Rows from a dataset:

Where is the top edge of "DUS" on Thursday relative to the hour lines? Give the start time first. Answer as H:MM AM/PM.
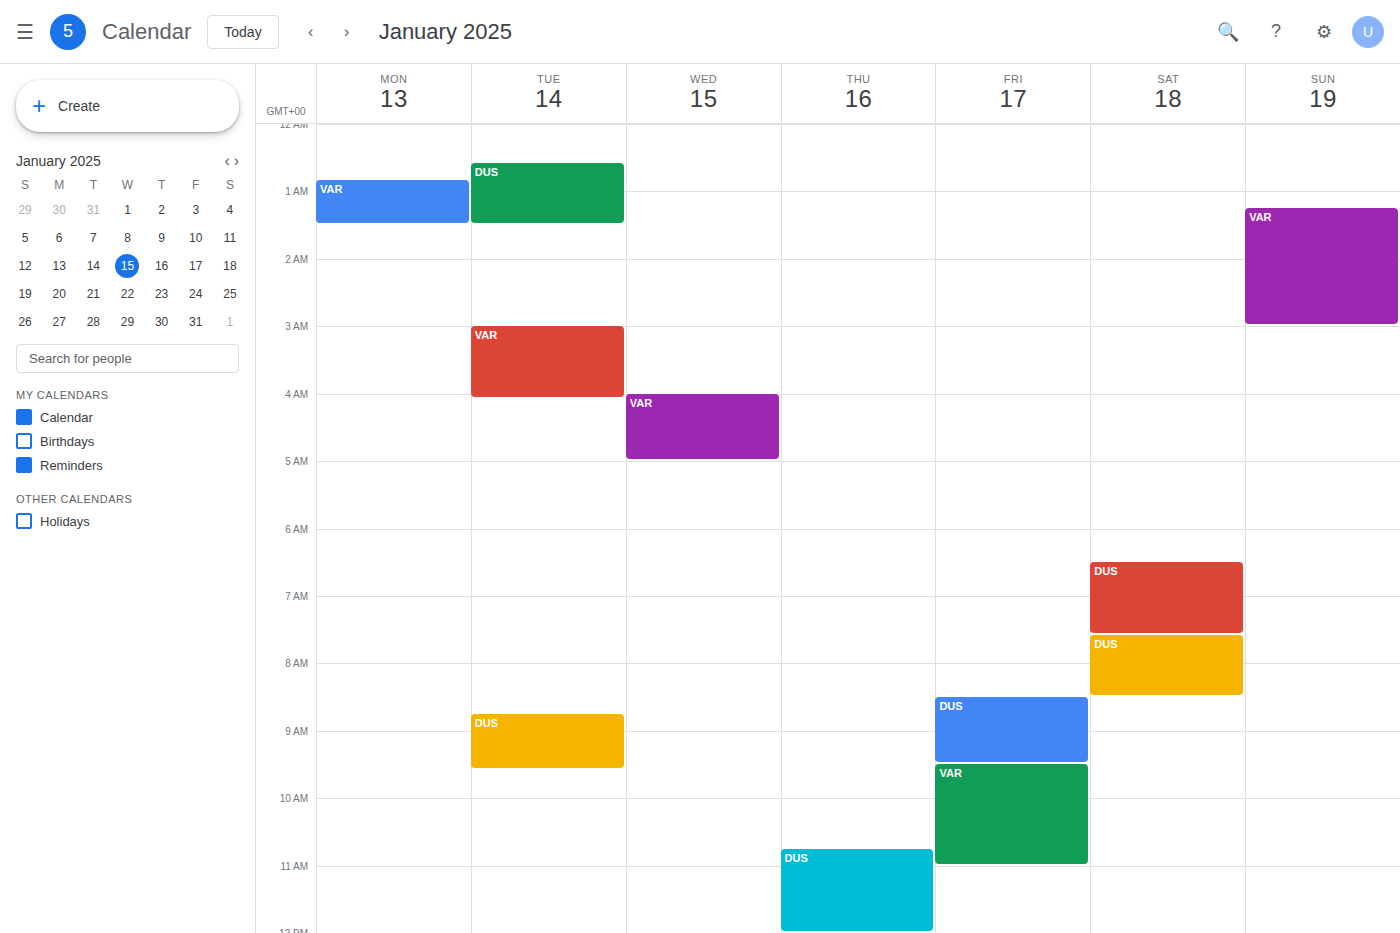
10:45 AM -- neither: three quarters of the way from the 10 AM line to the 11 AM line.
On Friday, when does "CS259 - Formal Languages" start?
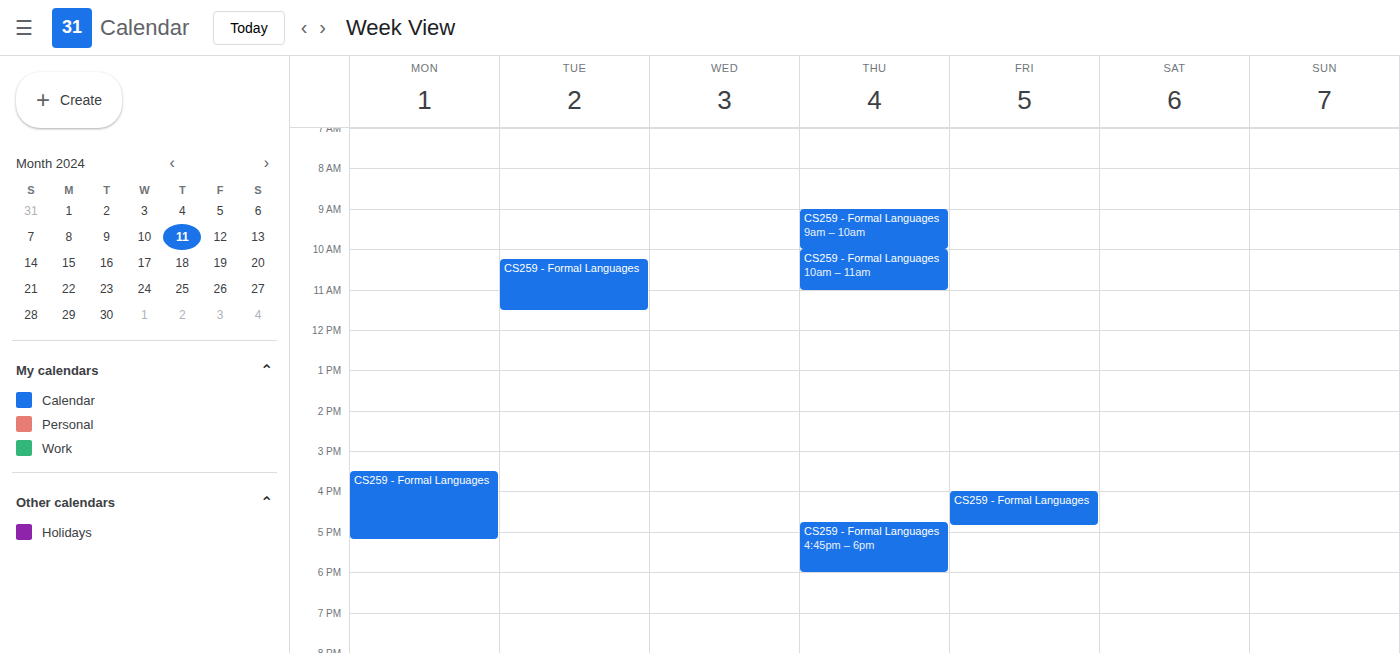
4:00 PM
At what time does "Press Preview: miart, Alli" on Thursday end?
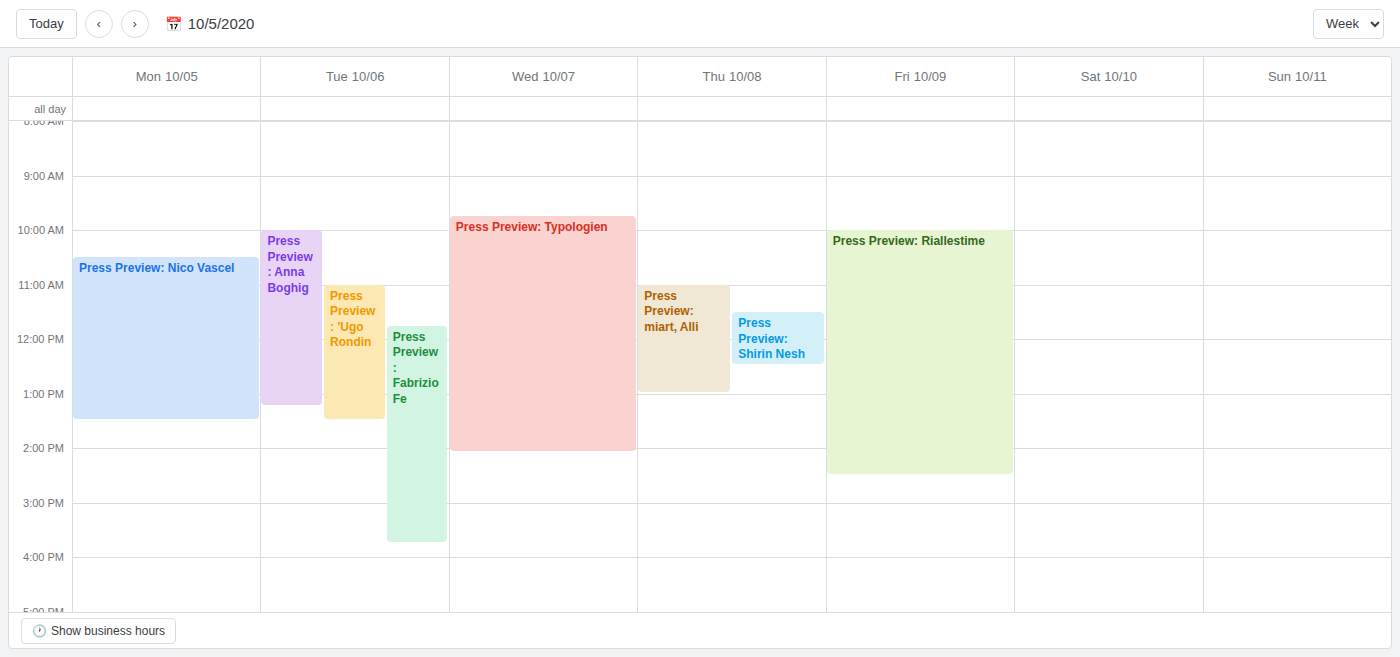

What this task involves
Repeat the data above verbatim, leaving out the pictures.

Full solution
Where is the top edge of "DUS" on Thursday relative to the hour lines? Give the start time first. Answer as H:MM AM/PM.
10:45 AM -- neither: three quarters of the way from the 10 AM line to the 11 AM line.
On Friday, when does "CS259 - Formal Languages" start?
4:00 PM
At what time does "Press Preview: miart, Alli" on Thursday end?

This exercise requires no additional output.